- _Что сделать_
[1] Ответьте по тексту о «Доме с мезонином» и Бунине:
(a) Что выяснилось об амосовских печах, стоявших в Эрмитаже?
(b) Сколько часов в день пришлось бы на каждого, если бы труд простых людей разделили все городские и деревенские жители?
(c) В какое время года и в каком году писатель Бунин открывал консервы?
[2] Продолжите текст о «Доме с мезонином» и Бунине, начиная сразу после его последнего предложения.

- _Исходный текст_
Амосовские печи стояли в Эрмитаже (пока не выяснилось, что они чрезвычайно сушат воздух и вредят картинам). Но у них было ещё одно свойство — они были очень шумными — по сути, это был целый орган, встроенный в дом. Они шумели и ухали, а во время грозы и вовсе пугали людей.

Герои «Дома с мезонином» говорят много, больше всех — старшая сестра, и всё — не о звёздном небе, а о нравственном законе. О том, что нужно взять на себя долю труда простых людей, и что если бы этот труд все городские и деревенские жители разделили, то на каждого пришлось бы два-три часа в день. Что будут машины, что не будет аптек, табачных фабрик, винокуренных заводов, а будут науки и искусства. И, наконец, все избавятся от постоянного мучительного, угнетающего страха смерти, и даже от самой смерти.

Главный герой влюблён, и ему не до машин и винокуренных заводов, он слышит гул в амосовских печах, странный звук, как перед несчастьем, как сказал бы один чеховский слуга, да он не из этого рассказа.

Младшей сестры в рассказе как бы нет, её играют другие герои. Ей все говорят: «Мисюська, выйди!». И она выходит. Её увозят куда-то. Была ли девочка, может, и девочки-то не было? Никто не знает настоящей правды. Всё исчезло, жизнь остыла как печь, Россия-женщина как Лета-Лорелея.

Дыша тёплым французским воздухом весной 1944 года, писатель Бунин открывал консервы. Это были консервы особого рода.

У великого писателя Бунина на письменном столе, в консервной банке, находилась Россия. Это была особая Россия, «Россия, которую мы потеряли», чудо-страна, в которой было когда-то счастье, а теперь его нет.

- _Перечень материала_
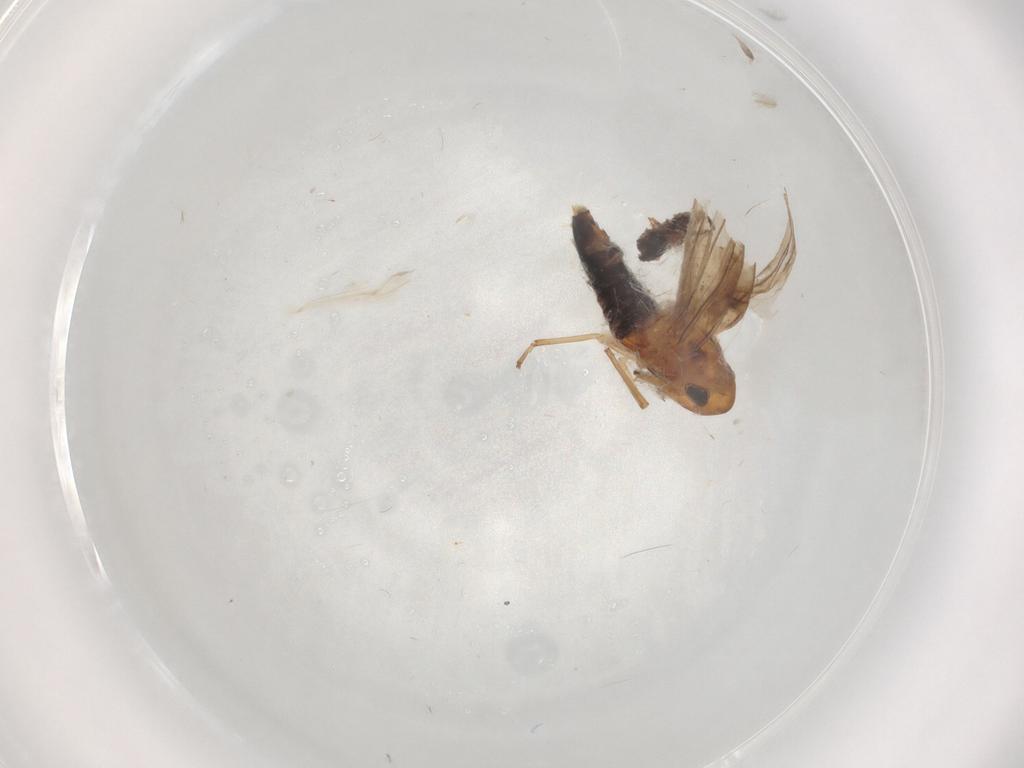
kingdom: Animalia
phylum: Arthropoda
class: Insecta
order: Hemiptera
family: Cicadellidae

- _Ответы к упражнению_
[1]
(a) Они чрезвычайно сушат воздух и вредят картинам.
(b) Два-три часа в день.
(c) Весной 1944 года.

[2]
Если кто-то унёс Россию на подошвах своих сапог, то писателям это было необязательно. У них Россия была в прозе. Она содержалась там нетронутая, неизменённая, образца 1913 года. Недаром и с другой стороны, с советской, всё сравнивали с девственным 1913 годом — не тронутым ни войной, ни революцией[71].

Итак, весной 1944 года в руках у писателя Бунина была жестянка с нетронутой Россией. Консервы назывались «Чистый понедельник».

Он дописал его 12 мая 1944, в день, когда 4-й Украинский фронт добил немцев у Херсонеса, а неделей раньше американцы вошли в Рим. В бунинском рассказе мелькает театральный человек Сулержицкий (умрёт от нефрита в 1916-м), и пьяный актёр Качалов, который потом станет Народным артистом СССР и кавалером двух орденов Ленина. Он умрёт в 1948-м, а будущий лауреат Сталинской премии Москвин — двумя годами раньше. Андрей Белый, что, приплясывая, читает там свою лекцию, умрёт в 1934-м. Все они лежат на Новодевичьем кладбище, рядом с монастырём, куда в самом начале хотят заехать герои рассказа — без изъятия массы. Только мозг Белого был отправлен в специальный институт. По двору Марфо-Мариинской обители (там поселился реставрационный центр имени Грабаря, который сосуществует с возобновлённой обителью) медленно идут великая княгиня Елизавета Фёдоровна (через четыре года её сбросят в шахту под Алапаевском, потом достанут, гроб будет долго странствовать по свету и остановится в Иерусалиме) и великий князь Дмитрий Павлович (скоро он будет убивать Распутина, а умрёт в сорок втором в Давосе).

Обо всех этих жизнях и смертях семидесятичетырёхлетний Бунин знает или догадывается, предугадывает. Он переживёт их всех.

Пока в его Москве горят газовые фонари, а в квартире напротив храма Христа Спасителя стучат молоточки калориферов. Герой Бунина видит этот двор Марфо-Мариинской обители в конце четырнадцатого года, накануне новолетия, уже мировая война, но ещё непонятно, что она только первая.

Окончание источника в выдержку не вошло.